* TASK REQUIREMENTS
Print the data below again in full, exactly as it stands, with no images.
*** EXTRACTED RECORDS Section Begins ***
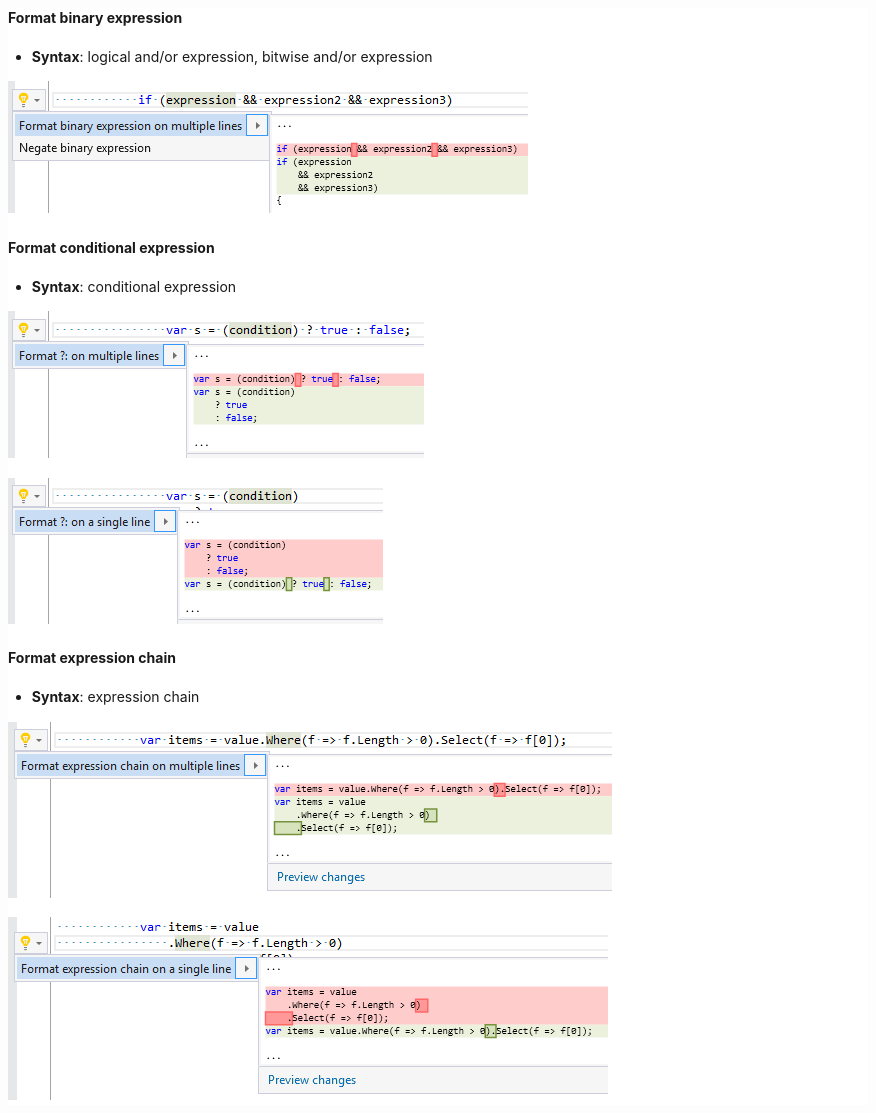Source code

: #### Format binary expression

* **Syntax**: logical and/or expression, bitwise and/or expression

![Format binary expression](../../images/refactorings/FormatBinaryExpression.png)

#### Format conditional expression

* **Syntax**: conditional expression

![Format conditional expression](../../images/refactorings/FormatConditionalExpressionOnMultipleLines.png)

![Format conditional expression](../../images/refactorings/FormatConditionalExpressionOnSingleLine.png)

#### Format expression chain

* **Syntax**: expression chain

![Format expression chain](../../images/refactorings/FormatExpressionChainOnMultipleLines.png)

![Format expression chain](../../images/refactorings/FormatExpressionChainOnSingleLine.png)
*** EXTRACTED RECORDS Section Ends ***
* ANSWER SPACE
Source code

: #### Format binary expression

* **Syntax**: logical and/or expression, bitwise and/or expression

![Format binary expression](../../images/refactorings/FormatBinaryExpression.png)

#### Format conditional expression

* **Syntax**: conditional expression

![Format conditional expression](../../images/refactorings/FormatConditionalExpressionOnMultipleLines.png)

![Format conditional expression](../../images/refactorings/FormatConditionalExpressionOnSingleLine.png)

#### Format expression chain

* **Syntax**: expression chain

![Format expression chain](../../images/refactorings/FormatExpressionChainOnMultipleLines.png)

![Format expression chain](../../images/refactorings/FormatExpressionChainOnSingleLine.png)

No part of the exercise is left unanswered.